*Work instruction*:
This exercise calls for an exact copy of the listing, with no pictures kept.

*Input*:
---------------

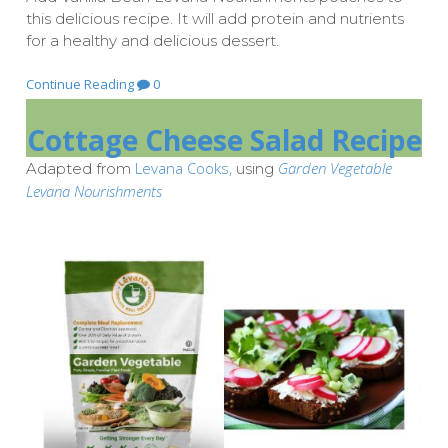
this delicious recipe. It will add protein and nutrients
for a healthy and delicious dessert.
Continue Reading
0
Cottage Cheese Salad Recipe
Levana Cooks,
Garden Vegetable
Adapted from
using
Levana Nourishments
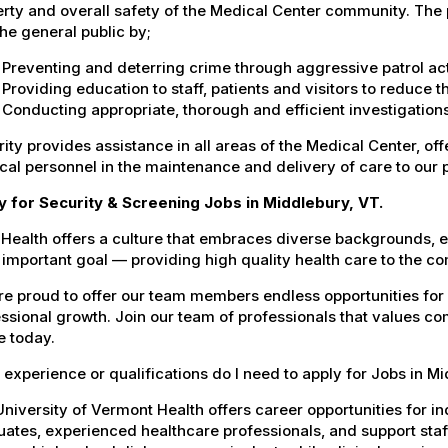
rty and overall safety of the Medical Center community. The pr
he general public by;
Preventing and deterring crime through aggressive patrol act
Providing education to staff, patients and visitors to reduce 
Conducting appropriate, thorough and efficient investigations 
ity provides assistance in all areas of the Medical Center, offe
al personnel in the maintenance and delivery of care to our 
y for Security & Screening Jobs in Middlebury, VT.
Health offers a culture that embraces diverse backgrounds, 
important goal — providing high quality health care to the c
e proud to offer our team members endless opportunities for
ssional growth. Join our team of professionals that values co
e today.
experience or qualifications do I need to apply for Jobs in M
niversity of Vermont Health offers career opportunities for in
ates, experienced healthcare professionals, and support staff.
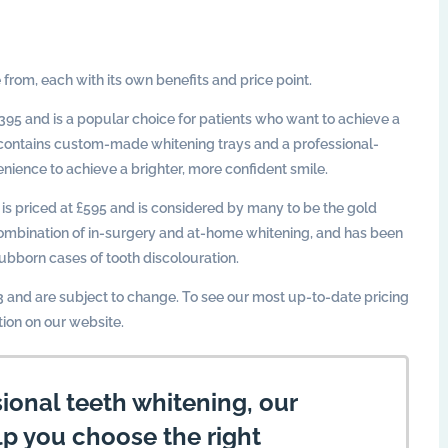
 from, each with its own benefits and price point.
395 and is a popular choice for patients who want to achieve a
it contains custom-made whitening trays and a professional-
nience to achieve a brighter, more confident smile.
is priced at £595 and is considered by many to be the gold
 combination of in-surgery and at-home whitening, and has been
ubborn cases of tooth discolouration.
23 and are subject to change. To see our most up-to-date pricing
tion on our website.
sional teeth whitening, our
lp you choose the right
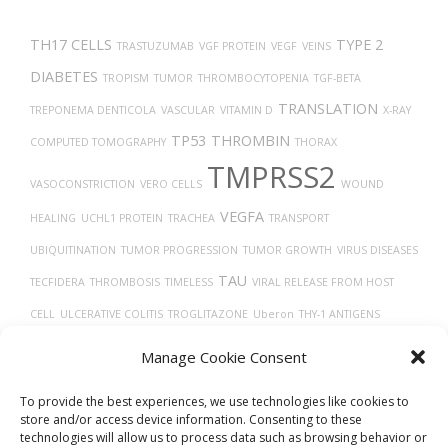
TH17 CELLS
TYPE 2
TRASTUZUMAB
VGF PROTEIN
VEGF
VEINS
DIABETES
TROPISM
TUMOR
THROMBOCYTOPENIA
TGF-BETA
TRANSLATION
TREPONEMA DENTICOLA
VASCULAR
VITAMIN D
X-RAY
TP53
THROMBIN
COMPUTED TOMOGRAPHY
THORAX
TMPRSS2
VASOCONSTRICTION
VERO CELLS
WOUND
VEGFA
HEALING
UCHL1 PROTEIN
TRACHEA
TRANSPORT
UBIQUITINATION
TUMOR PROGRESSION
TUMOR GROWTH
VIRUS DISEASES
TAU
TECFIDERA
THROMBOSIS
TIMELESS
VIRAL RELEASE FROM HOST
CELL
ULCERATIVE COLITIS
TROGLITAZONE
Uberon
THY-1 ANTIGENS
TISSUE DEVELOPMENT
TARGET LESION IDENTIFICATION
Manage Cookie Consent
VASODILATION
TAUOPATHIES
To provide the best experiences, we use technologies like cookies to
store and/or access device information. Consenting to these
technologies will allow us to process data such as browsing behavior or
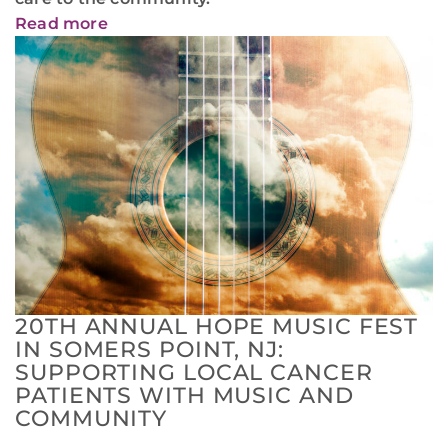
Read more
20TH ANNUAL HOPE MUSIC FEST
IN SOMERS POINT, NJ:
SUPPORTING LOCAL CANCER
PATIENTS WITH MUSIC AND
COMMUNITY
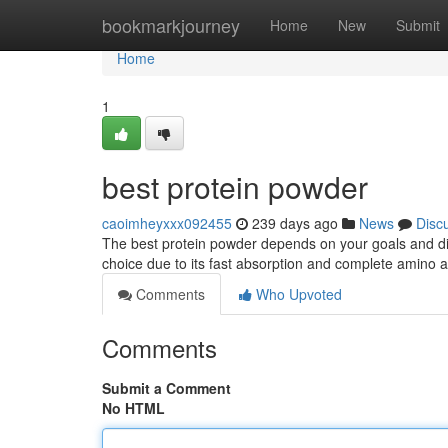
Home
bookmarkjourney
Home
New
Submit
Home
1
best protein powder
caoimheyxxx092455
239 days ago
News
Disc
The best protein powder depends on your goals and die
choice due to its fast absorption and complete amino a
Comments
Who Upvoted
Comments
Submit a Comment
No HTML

---------------

*Task result*:
this delicious recipe. It will add protein and nutrients
for a healthy and delicious dessert.
Continue Reading
0
Cottage Cheese Salad Recipe
Levana Cooks,
Garden Vegetable
Adapted from
using
Levana Nourishments
rty and overall safety of the Medical Center community. The pr
he general public by;
Preventing and deterring crime through aggressive patrol act
Providing education to staff, patients and visitors to reduce 
Conducting appropriate, thorough and efficient investigations 
ity provides assistance in all areas of the Medical Center, offe
al personnel in the maintenance and delivery of care to our 
y for Security & Screening Jobs in Middlebury, VT.
Health offers a culture that embraces diverse backgrounds, 
important goal — providing high quality health care to the c
e proud to offer our team members endless opportunities for
ssional growth. Join our team of professionals that values co
e today.
experience or qualifications do I need to apply for Jobs in M
niversity of Vermont Health offers career opportunities for in
ates, experienced healthcare professionals, and support staff.
 from, each with its own benefits and price point.
395 and is a popular choice for patients who want to achieve a
it contains custom-made whitening trays and a professional-
nience to achieve a brighter, more confident smile.
is priced at £595 and is considered by many to be the gold
 combination of in-surgery and at-home whitening, and has been
ubborn cases of tooth discolouration.
23 and are subject to change. To see our most up-to-date pricing
tion on our website.
sional teeth whitening, our
lp you choose the right
TH17 CELLS
TYPE 2
TRASTUZUMAB
VGF PROTEIN
VEGF
VEINS
DIABETES
TROPISM
TUMOR
THROMBOCYTOPENIA
TGF-BETA
TRANSLATION
TREPONEMA DENTICOLA
VASCULAR
VITAMIN D
X-RAY
TP53
THROMBIN
COMPUTED TOMOGRAPHY
THORAX
TMPRSS2
VASOCONSTRICTION
VERO CELLS
WOUND
VEGFA
HEALING
UCHL1 PROTEIN
TRACHEA
TRANSPORT
UBIQUITINATION
TUMOR PROGRESSION
TUMOR GROWTH
VIRUS DISEASES
TAU
TECFIDERA
THROMBOSIS
TIMELESS
VIRAL RELEASE FROM HOST
CELL
ULCERATIVE COLITIS
TROGLITAZONE
Uberon
THY-1 ANTIGENS
TISSUE DEVELOPMENT
TARGET LESION IDENTIFICATION
Manage Cookie Consent
VASODILATION
TAUOPATHIES
To provide the best experiences, we use technologies like cookies to
store and/or access device information. Consenting to these
technologies will allow us to process data such as browsing behavior or
Read more
20TH ANNUAL HOPE MUSIC FEST
IN SOMERS POINT, NJ:
SUPPORTING LOCAL CANCER
PATIENTS WITH MUSIC AND
COMMUNITY
Home
bookmarkjourney
Home
New
Submit
Home
1
best protein powder
caoimheyxxx092455
239 days ago
News
Disc
The best protein powder depends on your goals and die
choice due to its fast absorption and complete amino a
Comments
Who Upvoted
Comments
Submit a Comment
No HTML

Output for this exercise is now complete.